Il Gruppo della Lega al comune di Campobasso ha portato in discussione in Consiglio comunale un argomento che ha “una portata enorme soprattutto in relazione al benessere e ai diritti dei bambini, dei ragazzi e delle loro famiglie: la possibilità di “fare” scuola, in modo sicuro, corretto ed efficace”. Lo spiegano i consiglieri Tramontano, Pascale e D’Alessandro.

Come noto, le attività didattiche in presenza da marzo sono state sospese e sostituite da attività didattiche a distanza: “Ttale condizione, seppure è stata necessaria, ha scaricato sulle famiglie, sui bambini e sui ragazzi un peso enorme e a volte insostenibile. A settembre, alla ripresa delle attività didattiche, i bambini, i ragazzi e le loro famiglie si troveranno a dover affrontare criticità straordinarie che meritano risposte e soluzioni straordinarie. Ormai è chiaro che per molti mesi dovremo tutti fare i conti con il cosiddetto “distanziamento sociale” e in particolare tale prescrizione dovrà valere per i nostri ragazzi e per i nostri bambini che frequentano le nostre scuole”.

La scuola va reinventata, ma non si può pensare di far gravare tutte le difficoltà sulle famiglie e sui più piccoli. “È necessario -sottolinea il capogruppo della Lega Alberto Tramontano – che nell’immediatezza l’amministrazione comunale di Campobasso pianifichi una serie di interventi, anche strutturali, per consentire agli studenti della scuola dell’Infanzia, della scuola Primaria e della Secondaria di primo grado di poter partecipare alle attività didattiche in totale sicurezza”.

“La politica cittadina è chiamata ad anticipare le decisioni e ad elaborare soluzioni: non si può attendere l’azione di un Governo centrale che spesso fa sfoggio di totale incompetenza e mancanza totale di contatto con la realtà. Molte aule delle scuole della città di Campobasso – continua Tramontano – in una situazione normale non consentono attività didattiche adeguate e sicure. Figuriamoci in una situazione emergenziale, per la quale il distanziamento diventa un elemento imprescindibile: occorre, quindi, mettere in campo azioni straordinarie”.

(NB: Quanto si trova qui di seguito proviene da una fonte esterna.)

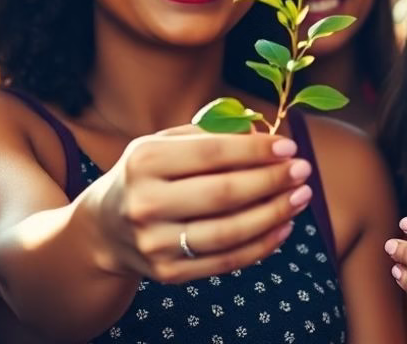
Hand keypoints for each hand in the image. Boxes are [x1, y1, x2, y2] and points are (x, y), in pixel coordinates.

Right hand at [80, 126, 313, 284]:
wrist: (104, 229)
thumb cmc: (145, 176)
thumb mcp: (162, 144)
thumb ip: (208, 134)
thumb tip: (261, 133)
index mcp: (144, 161)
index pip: (211, 153)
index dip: (255, 150)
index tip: (288, 146)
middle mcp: (146, 203)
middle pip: (224, 193)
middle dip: (271, 181)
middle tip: (303, 171)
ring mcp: (156, 243)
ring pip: (229, 232)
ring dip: (273, 214)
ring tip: (300, 197)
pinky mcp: (168, 273)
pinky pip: (226, 262)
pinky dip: (261, 245)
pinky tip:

“Non consentiremo che l’Amministrazione comunale di Campobasso, così come ha fatto il Governo Conte, dimentichi i ragazzi, i bambini e le loro famiglie: occorre pianificare e programmare, ora, interventi per dare alle famiglie della nostra città garanzie e sostegno. Le scuole della città di Campobasso, per garantire il distanziamento – conclude Tramontano – avranno bisogno di spazi aggiuntivi per la didattica e per le attività laboratoriali: allora si dia inizio, ora, ad una ricognizione puntuale partendo dagli edifici comunali e pubblici al fine di garantire spazi aggiuntivi che consentiranno ai nostri ragazzi e ai nostri bambini di “fare” davvero scuola in modo efficace e sicuro e alle famiglie di vedersi sgravate da pesi davvero insostenibili”.